SHORT TASK A: According to the Costa Rica travel text, where did the group spend their time?

Costa Rica wasn’t a country that had been on my bucket list. In fact, I’d never envisioned myself there on vacation, until I was invited to go on a trip with my best friend, her two older sisters, and another friend. Thank goodness I was given this opportunity or else I would’ve missed out on all that Costa Rica has to offer. We spent our time in the capital city, San José, and in a small town called La Fortuna. The change from city to town was amazing to get to compare the two. Yes, they were, of course, different in architecture and population, but both places held the same friendly, easy-going Pura Vida lifestyle.

SHORT TASK B: Extract each line of the records that contains the string "none".

SUPPLIED MATERIAL:
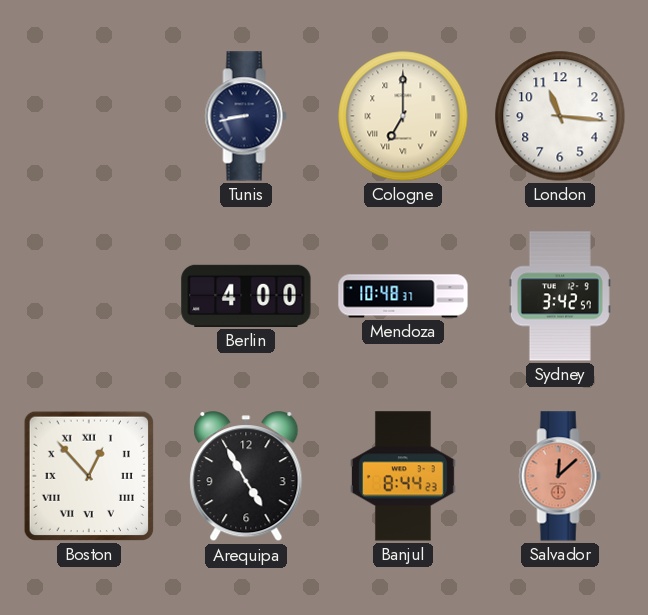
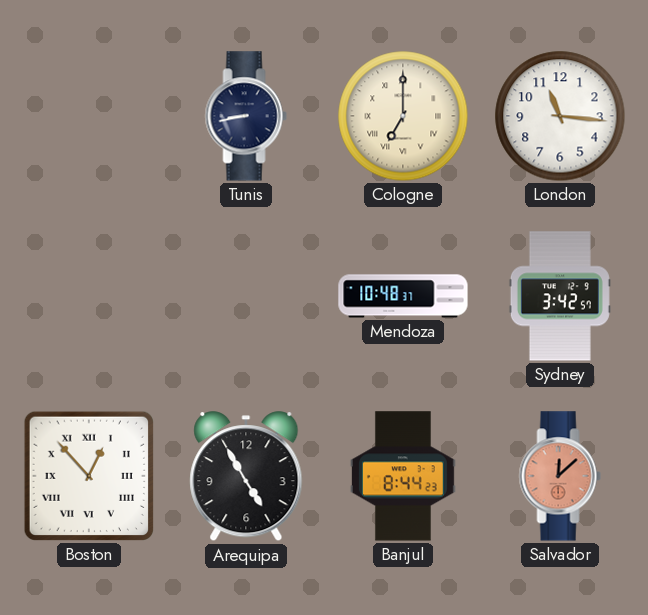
Berlin: 4:00 -> none
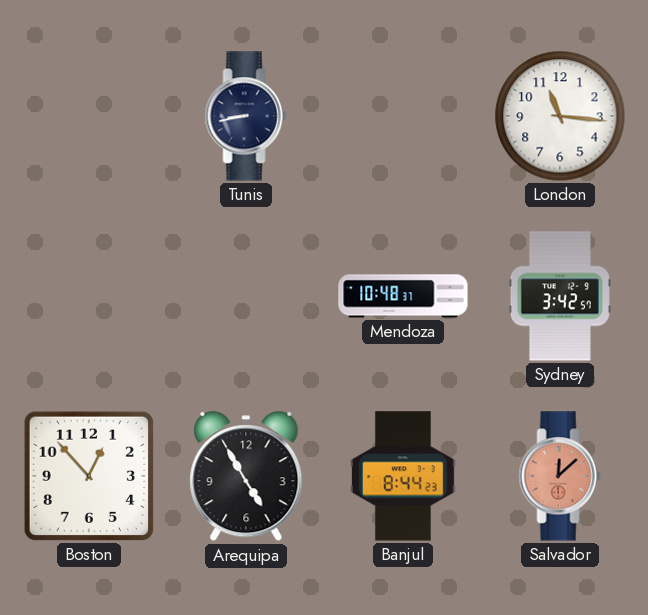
Cologne: 7:00 -> none
Boston numerals: Roman -> Arabic
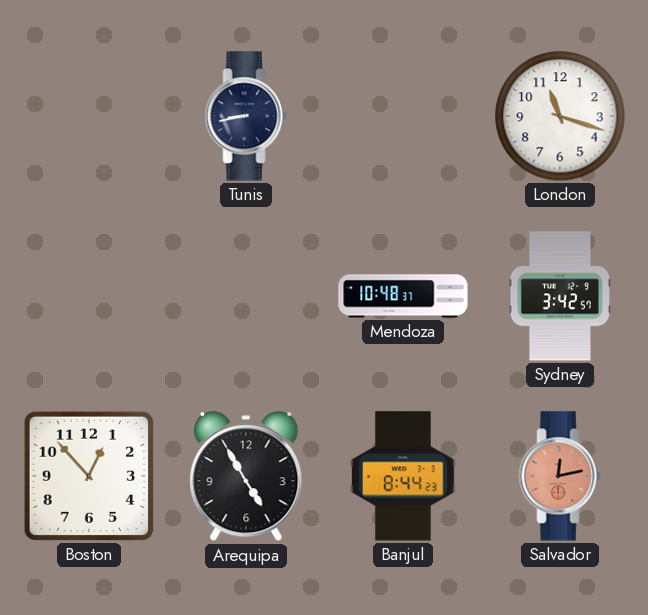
London: 11:16 -> 11:18
Salvador: 12:08 -> 12:13
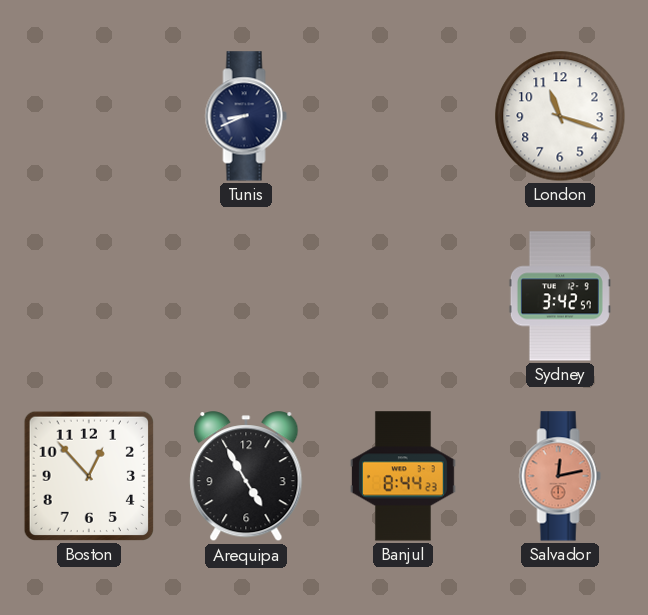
Tunis: 8:43 -> 8:41
Mendoza: 10:48 -> none
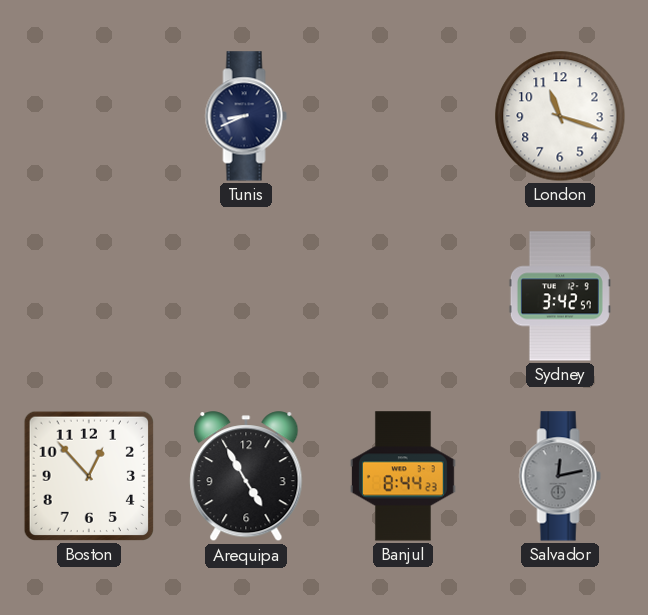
Salvador dial: salmon -> grey
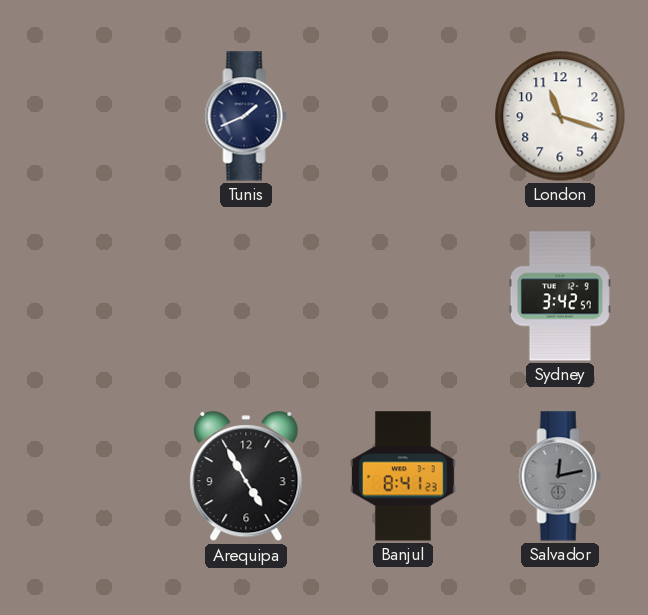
Tunis: 8:41 -> 1:41
Boston: 12:53 -> none
Banjul: 8:44 -> 8:41
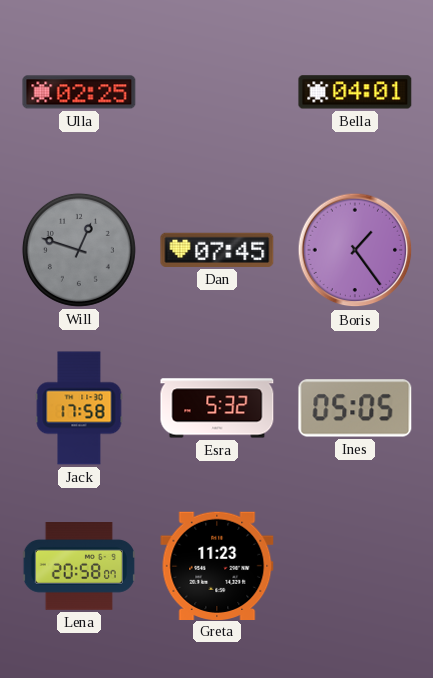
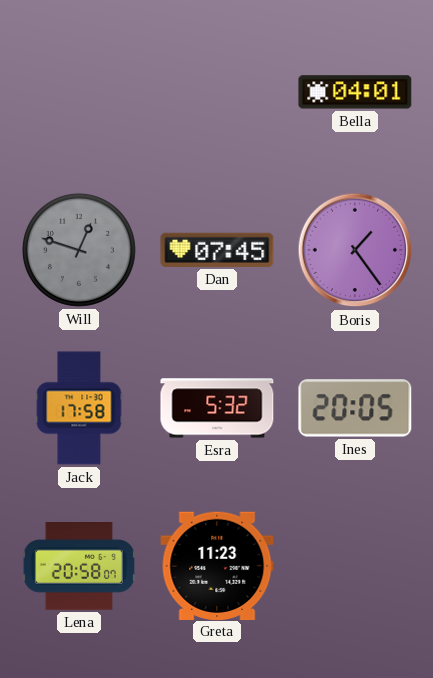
Ulla: 02:25 -> none
Ines: 05:05 -> 20:05
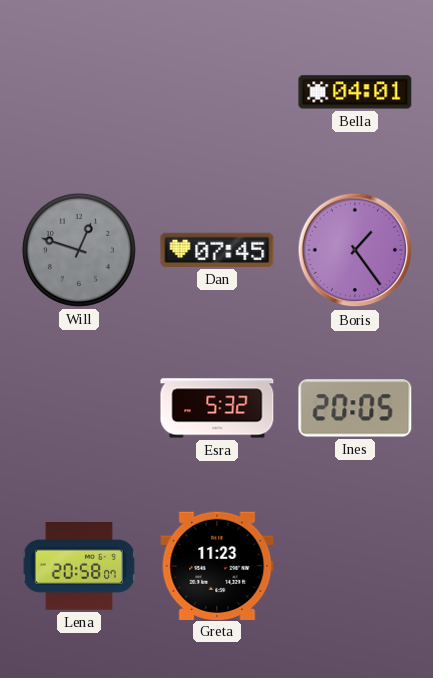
Jack: 17:58 -> none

FULL OUTPUT A: In the capital city, San José, and in a small town called La Fortuna.

FULL OUTPUT B:
Berlin: 4:00 -> none
Cologne: 7:00 -> none
Mendoza: 10:48 -> none
Boston: 12:53 -> none
Ulla: 02:25 -> none
Jack: 17:58 -> none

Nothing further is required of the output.